Sustainability Issue
Airlines may have lost points, especially in the hygiene and sustainability category, for their inclusion of material that is harmful to the environment such as face masks and gloves which are nonbiodegradable – items which are of frequent and necessary use. It has been reported that face masks end up in landfill sites or worse disposed of in oceans, with a life span of 450 years. But wood used for paper and toys is also a cause for concern. The Sustainability Consortium express that ‘‘Wood processing and toy manufacturing, and the manufacturing of batteries used in powered toys, consume significant amounts of energy, leading to greenhouse gas emissions’’ and that ‘‘Unsustainable Forest management for wood-based product production can result in biodiversity loss, reduced ecosystem quality, and increased greenhouse gas emissions.’’ That it is important to have systems in place to help abate these issues through sourcing, measuring, and monitoring processes and procedures.

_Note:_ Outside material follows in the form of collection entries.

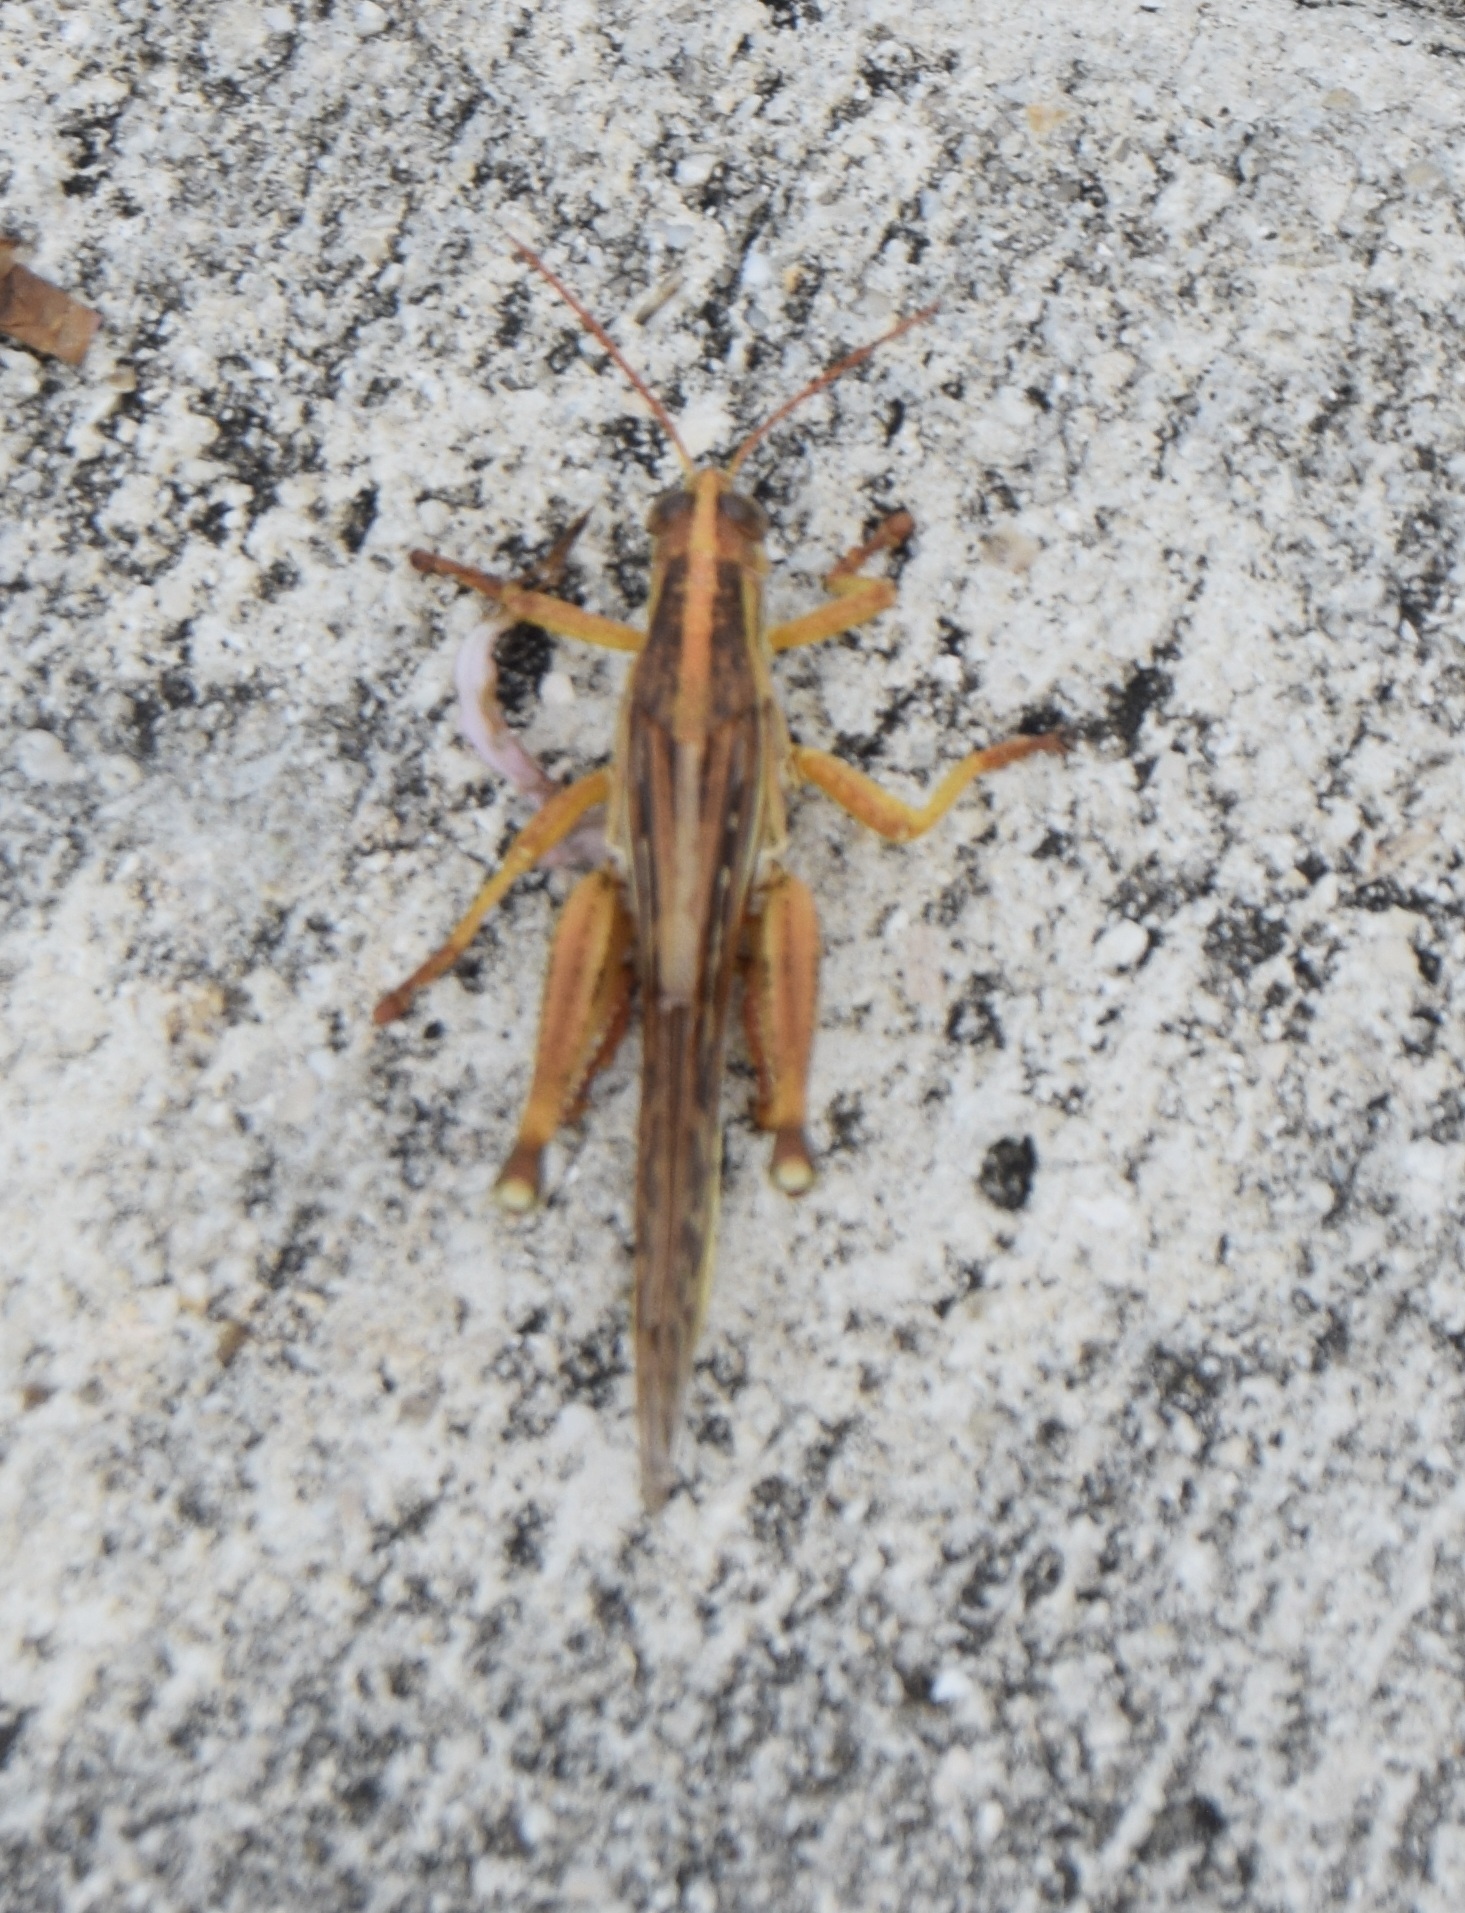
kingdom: Animalia
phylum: Arthropoda
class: Insecta
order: Orthoptera
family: Acrididae
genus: Schistocerca
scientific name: Schistocerca americana
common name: American bird locust
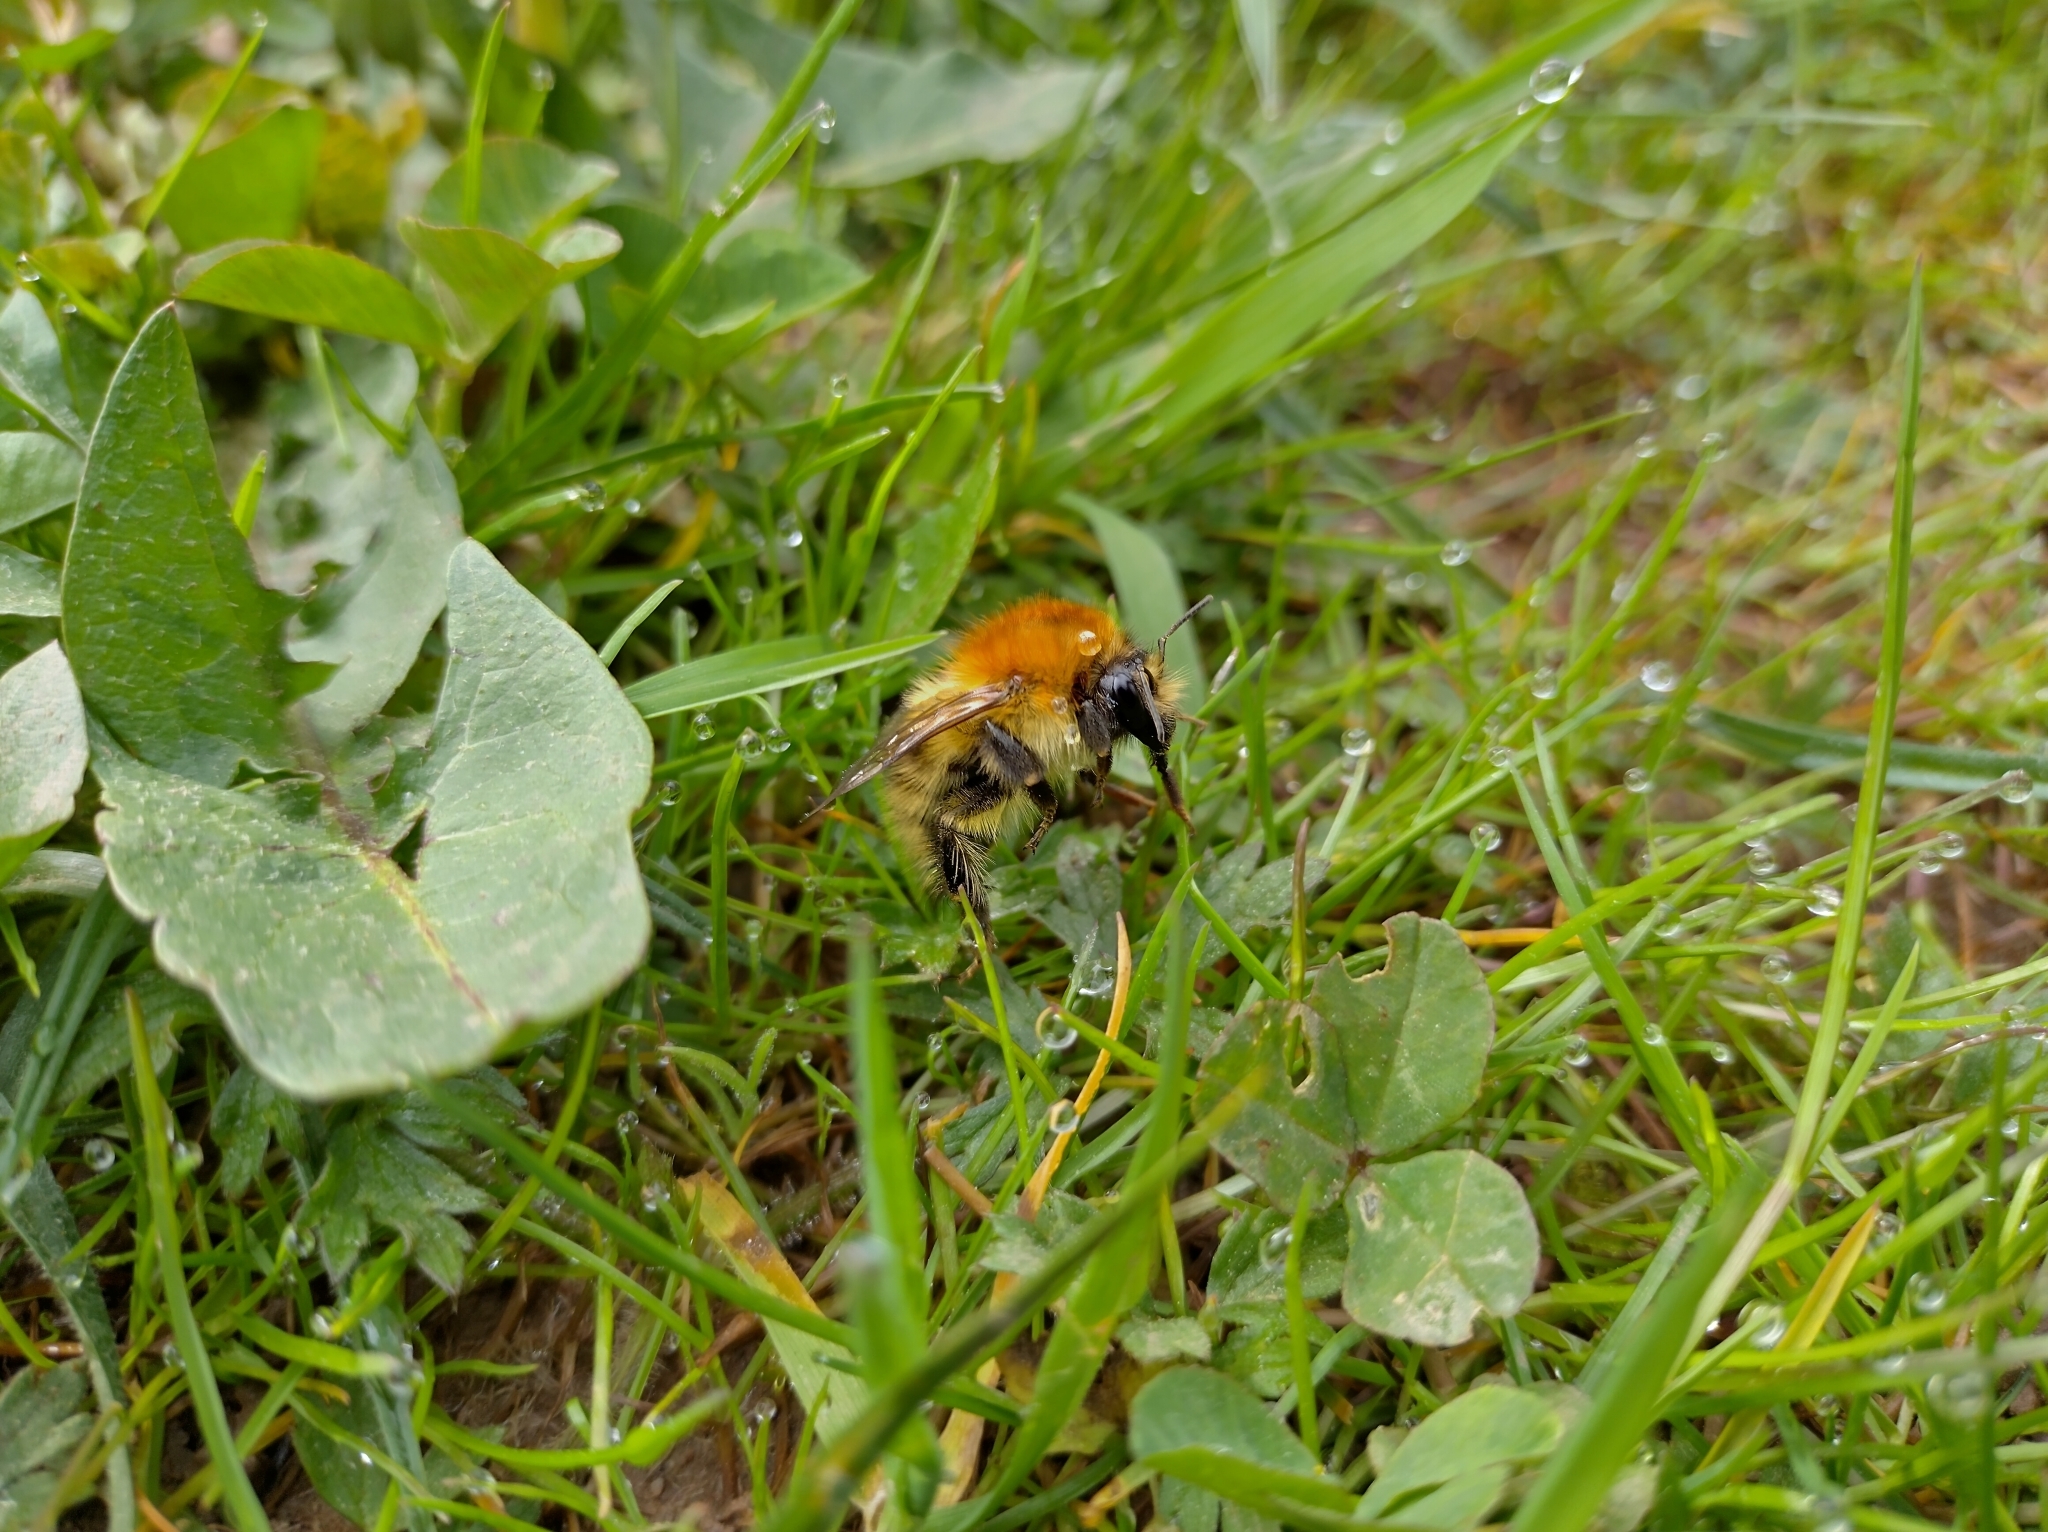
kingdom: Animalia
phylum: Arthropoda
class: Insecta
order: Hymenoptera
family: Apidae
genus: Bombus
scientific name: Bombus pascuorum
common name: Common carder bee
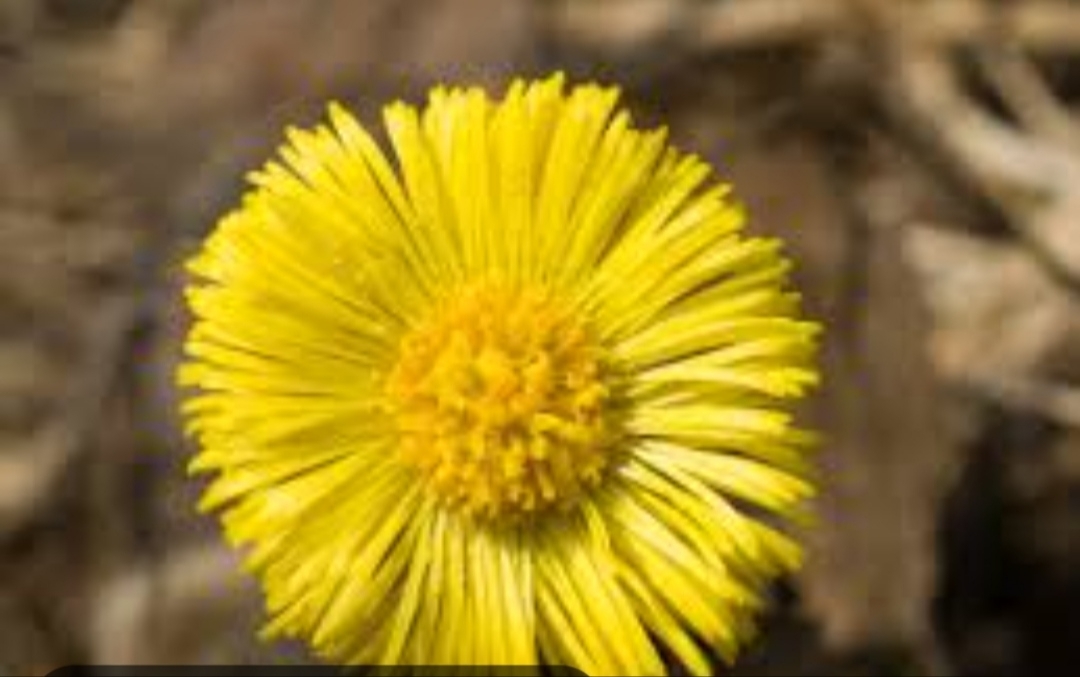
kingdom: Plantae
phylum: Tracheophyta
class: Magnoliopsida
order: Asterales
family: Asteraceae
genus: Tussilago
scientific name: Tussilago farfara
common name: Coltsfoot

In the Amenities magazine, Winter 2020 edition, they addressed the issue of Paper vs Plastic, that paper is the optimum material for sustainability yet towards the end of the article they close with a question: ‘‘What [is] the most sustainable solution?’’, ending in sum with the ‘‘focus should be reducing all single-use packaging’’ and ‘‘collaboration […] is key to accelerating progress towards more sustainable flexible packaging solutions’’, on a par with Sustainability Consortium’s train of thought, and just so I will end in a similar rhetoric – that we should be mindful of the materials we buy into and use, that airlines, if they have not done so already, should look to produce products that are at least reusable such as cloth face masks to achieve the ultimate goal: reducing climate change.